• Request
Each record here should be printed again exactly; please leave its pictures out.

Data listing START

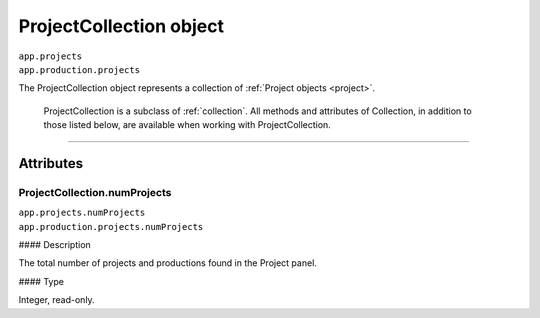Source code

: .. highlight:: javascript

.. _projectCollection:

ProjectCollection object
################################################

|   ``app.projects``
|   ``app.production.projects``

The ProjectCollection object represents a collection of :ref:`Project objects <project>`.

    ProjectCollection is a subclass of :ref:`collection`. All methods and attributes of Collection, in addition to those listed below, are available when working with ProjectCollection.

----

==========
Attributes
==========

.. _projectCollection.numProjects:

ProjectCollection.numProjects
*********************************************

|   ``app.projects.numProjects``
|   ``app.production.projects.numProjects``

#### Description

The total number of projects and productions found in the Project panel.

#### Type

Integer, read-only.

Data listing END

• Written response
Source code

: .. highlight:: javascript

.. _projectCollection:

ProjectCollection object
################################################

|   ``app.projects``
|   ``app.production.projects``

The ProjectCollection object represents a collection of :ref:`Project objects <project>`.

    ProjectCollection is a subclass of :ref:`collection`. All methods and attributes of Collection, in addition to those listed below, are available when working with ProjectCollection.

----

==========
Attributes
==========

.. _projectCollection.numProjects:

ProjectCollection.numProjects
*********************************************

|   ``app.projects.numProjects``
|   ``app.production.projects.numProjects``

#### Description

The total number of projects and productions found in the Project panel.

#### Type

Integer, read-only.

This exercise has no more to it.